I’ve got one final example for you that cuts across filters and an additional metric we didn’t discuss earlier. The metric, num_unique_filter_values, is a bit different from all of the others because it isn’t something that is pre-computed within Google SecOps and is computed at execution. This provides us a method to output an outcome variable that groups by a value, like a user or asset and then counts the second value within the group by, like distinct IP addresses or applications or countries.

For example, we could compute how many countries a specific user has successfully authenticated from. Here we are identifying user login events in Office 365 where the IP address is not geolocated to the United States and we are aggregating by the userid on a daily basis.

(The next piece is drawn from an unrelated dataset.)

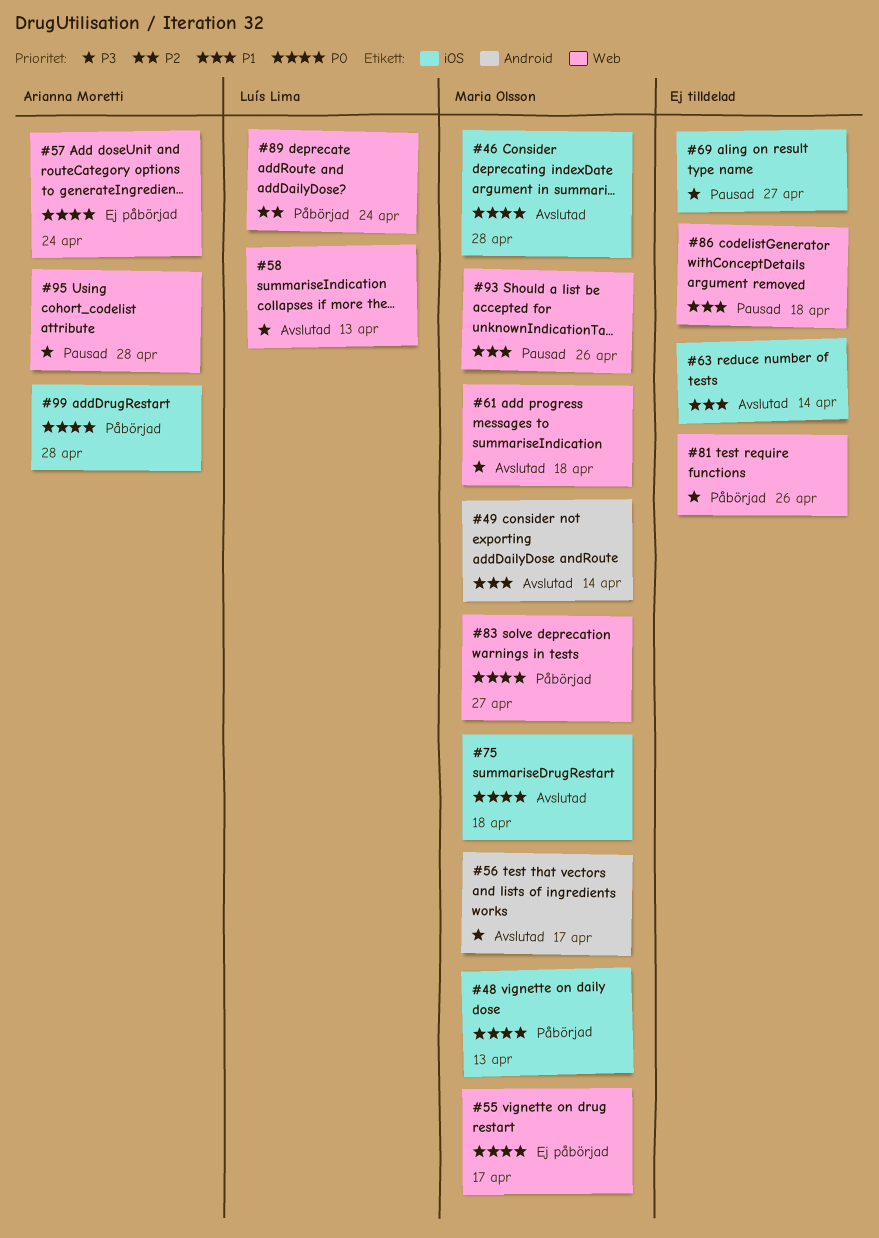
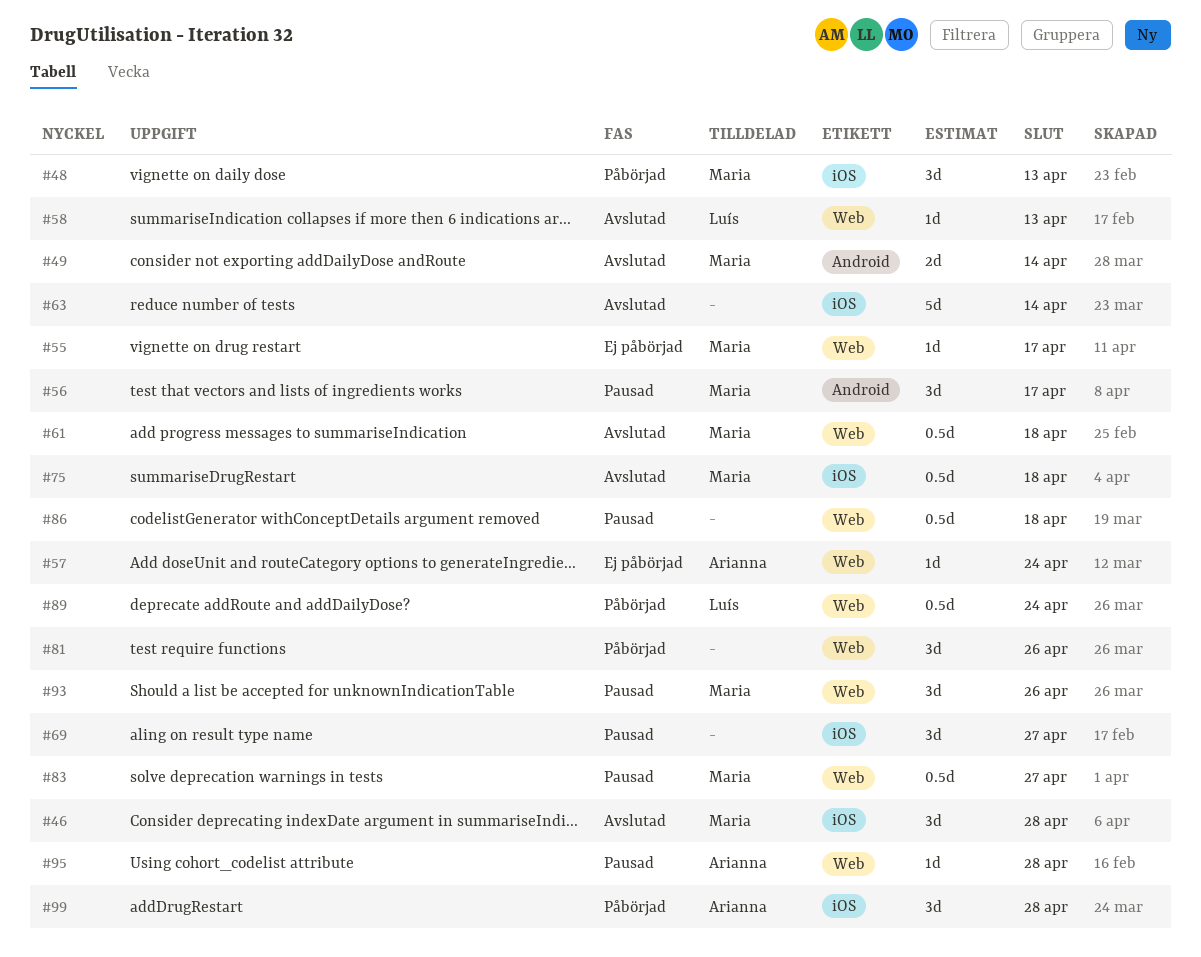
#56, status: Avslutad -> Pausad
#83, status: Påbörjad -> Pausad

rule metric_examples_success_cloud_authentication {

meta:
  author = "Google Cloud Security"

events:
   $login.metadata.event_type = "USER_LOGIN"
   $login.security_result.action = "ALLOW"
   $login.metadata.product_name = "Office 365"
   $login.target.user.userid != /^Sync_/ nocase
   $login.target.user.userid != /^admin/ nocase
   $login.target.user.userid != "Not Available"
   $login.principal.ip_geo_artifact.location.country_or_region != "United States"
   $login.target.user.userid = $userid

match:
  $userid over 1d

outcome:
  $logins_country_count_30d = max(metrics.auth_attempts_success(
       period: 1d, window: 30d,
       metric: num_unique_filter_values,
       agg: max,
       target.user.userid: $userid,
       principal.ip_geo_artifact.location.country_or_region : *
   ))
   $systems_logged_in_from = array_distinct($login.principal.ip)
   $other_countries_logged_in_from = array_distinct($login.principal.ip_geo_artifact.location.country_or_region)

condition:
  $login and $logins_country_count_30d > 1
}

In the outcome section, our metric function is generating a count of the number of locations by target.user.userid that were successfully logged into over the 30 day window. We’ve added a few outcome variables based on the UDM events that met our criteria and we set our condition to detect when our country count is more than one, or more than the United States, in this case.

When we test our rule, we can see that twice we saw tim.smith_admin login from Canada and the specific IP address that was used. Depending upon the account, a single country might not be a big deal, but these concepts can be applied more broadly as well.

Let’s wrap this mini-series on metric functions to a close with a few reminders.

If we add a UDM field to our function that isn’t available to that metric, the YARA-L syntax editor will provide an error message.
If the metric does not exist, the value returned will be 0. Remember you can use this in the condition section. For example, we did this with first_seen and if we aren’t seeing that value within our time window, the value will be 0.
Pay attention to aggregations. Last_seen usually would be paired with max, first_seen with min.
Metric functions are only used in the outcome section of a YARA-L rule. Because they are going to be used with YARA-L rules that encompass multiple events, an aggregation function must be prepended to the metric function. Max is generally a safe bet.

While we only used a few of the different metrics in our mini-series, keep in mind that additional metrics for DNS Bytes Outbound, DNS Queries, HTTP Queries and Workspace are also available and they all follow this same general layout.